Efecto del plasma seminal en los patrones de movilidad espermática y su relación con la criopreservación del semen de llama

Abstract

La pregunta que nos hacemos todos los que trabajamos en camélidos sudamericanos (CSA) es “¿Porqué si se insemina con la misma cantidad de espermatozoides motiles/vivos no se preña con semen criopreservado y si con el semen fresco? ”. La criopreservación de gametos permite conservar el material genético de reproductores de alta calidad genética por tiempo ilimitado y además permite transportar este material a lugares distantes de donde se encuentre el reproductor. La criopreservación de semen de camélidos sudamericanos (CSA) no ha tenido el mismo éxito que se ha observado en la especie bovina. Tanto en la llama como en la alpaca, aún se insemine con semen criopreservado el mismo número de espermatozoides vivos y móviles que con semen fresco, se obtienen muy bajos porcentajes de preñez (0 al 26%) (Bravo et al., 2000a; Aller et al., 2003; Vaughan et al., 2003; Huanca et al., 2007; Giuliano et al., 2012a). Como consecuencia de esta situación, no hay campañas masivas de inseminación artificial (IA) con semen criopreservado. Diversos protocolos se han desarrollado con el fin de mejorar los resultados post-descongelado. Con respecto a los crioprotectores penetrantes, el glicerol al 7% (equilibrado a 5 °C) ha sido prácticamente el único crioprotector empleado (Bravo et al., 2000a; Aller et al., 2003; Vaughan et al., 2003; Santiani et al., 2005; Morton et al., 2010). En menor medida se ha probado etilenglicol en alpacas (Santiani et al., 2005; 2013). En nuestro laboratorio, determinamos que el equilibramiento a temperatura ambiente y el uso de dimetilformamida al 7% como crioprotector penetrante, conservó la movilidad, viabilidad e integridad funcional de la membrana plasmática espermática y a su vez conservó la integridad y condensación de la cromatina de los espermatozoides de llama (Carretero et al., 2014). En el mismo trabajo, utilizando glicerol al 7%, observamos que un 87- 100% de los espermatozoides tenían el ADN fragmentado. Hasta la actualidad, la mayoría de los estudios realizados sobre criopreservación de semen de CSA se han centrado en determinar los efectos de diferentes crioprotectores y concentraciones de los mismos, temperaturas de equilibramiento y curvas de congelamiento sobre la viabilidad y la movilidad espermática.

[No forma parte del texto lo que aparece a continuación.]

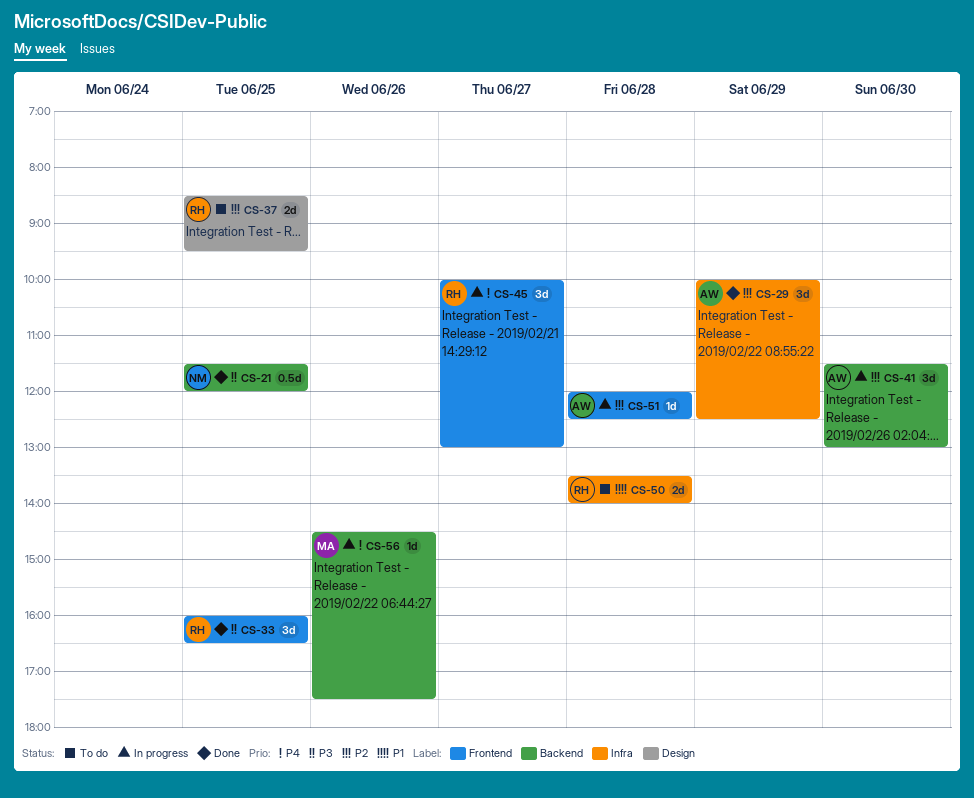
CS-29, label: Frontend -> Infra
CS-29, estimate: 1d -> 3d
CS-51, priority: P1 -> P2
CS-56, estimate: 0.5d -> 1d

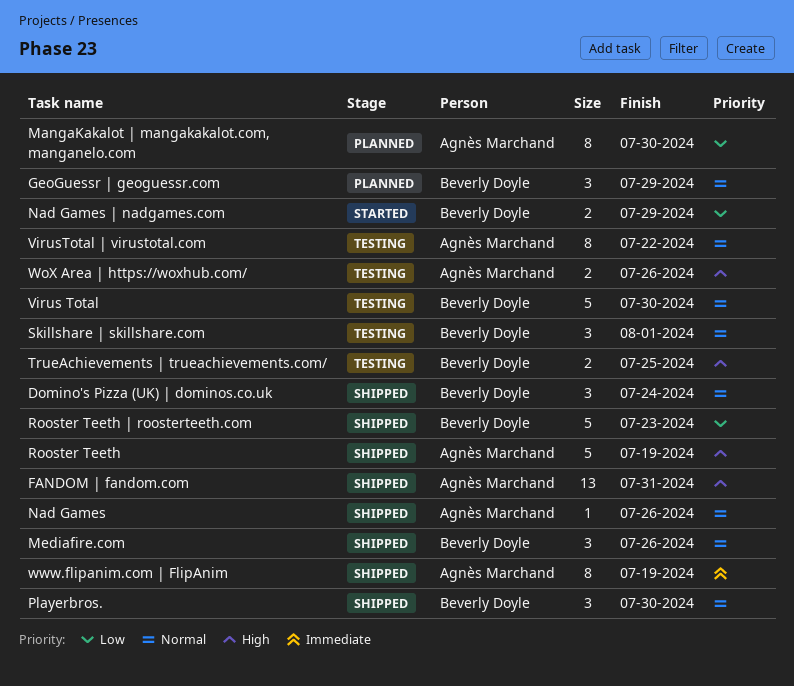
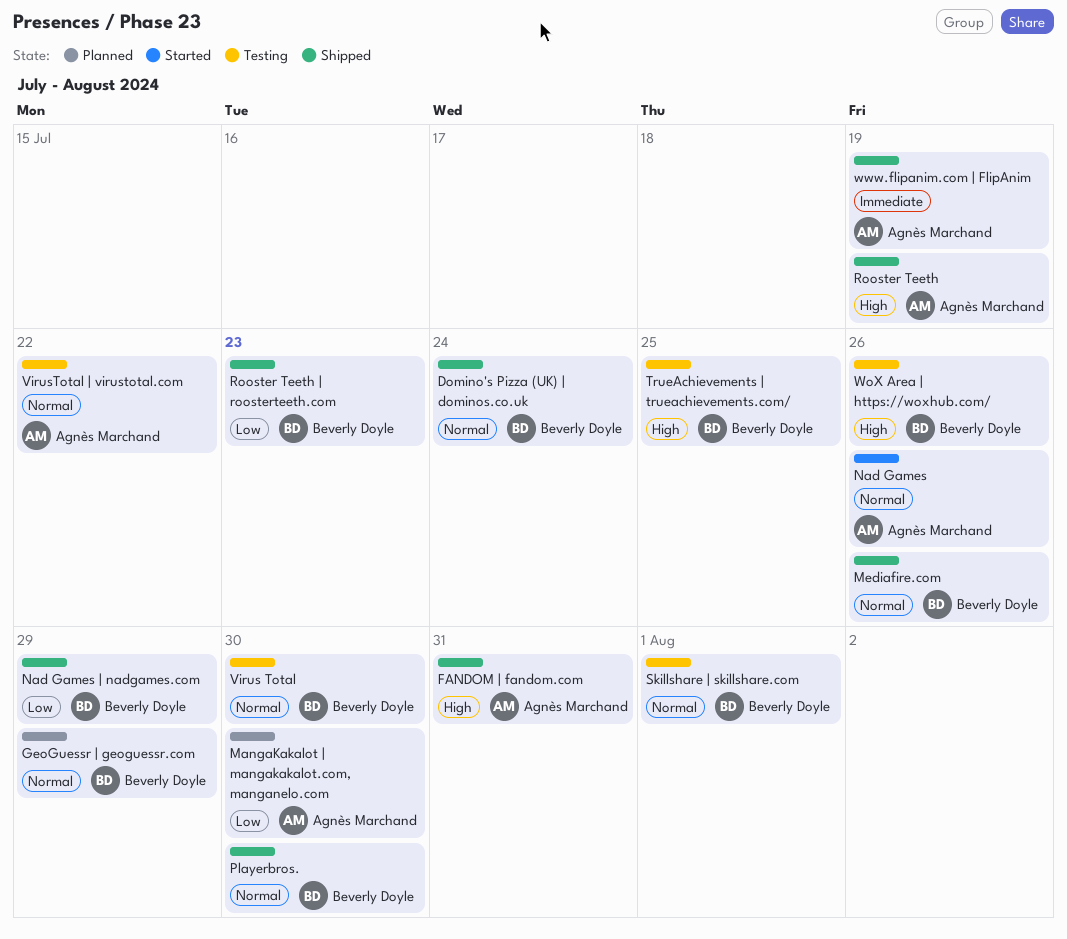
Nad Games, status: Shipped -> Started
Nad Games | nadgames.com, status: Started -> Shipped
WoX Area | https://woxhub.com/, owner: Agnès Marchand -> Beverly Doyle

Everyone who work with camelids ask themselves “Why the pregnancy rate is higher using fresh semen versus frozen semen?”, This results are obtain even when the same amount of motile and viable spermatozoa are use in the artificial insemination. Gamete cryopreservation preserves the genetic material of males with superior genetic quality for unlimited time and also it allows the transport of this material to distant places where the males are located. Cryopreservation of South American Camelids (SAC) semen, didn’t had the same success that has been observed in cattle. Low pregnancy rates are obtain in llamas and alpacas when they are inseminated with frozen thawed spermatozoa (0 to 26%), even when the same amount of live and motile spermatozoa are inseminated compared to fresh semen used (Bravo et al., 2000a; Aller et al., 2003; Vaughan et al., 2003; Huanca et al., 2007; Giuliano et al., 2012a). Because of these results no massive campaigns of artificial insemination (AI) with frozen/thawed semen are performed. Several protocols have been developed in order to improve outcomes, different cryoprotectants like glycerol 7% had been tested and is [practically the most used in cryopreserved semen (Bravo et al., 2000a; Aller et al., 2003; Vaughan et al., 2003; Santiani et al., 2005; Morton et al., 2010). A small use has been giving to ethylene glycol but is been tested in alpaca semen (Santiani et al., 2005; 2013). In our laboratory, we determine that the equilibration at room temperature using dimethylformamide (7%) as a penetrating cryoprotectant can preserve motility, viability and membrane functional integrity of llama spermatozoa (Carretero et al., 2014). In this same work, we found 87- 100% of sperm with fragmented DNA using glycerol 7% as cryoprotectant. To the present, most studies on cryopreservation of camelids semen have focused on determining the effects of different cryoprotectants and concentrations, temperature equilibration and freezing curves on the viability and motility sperm.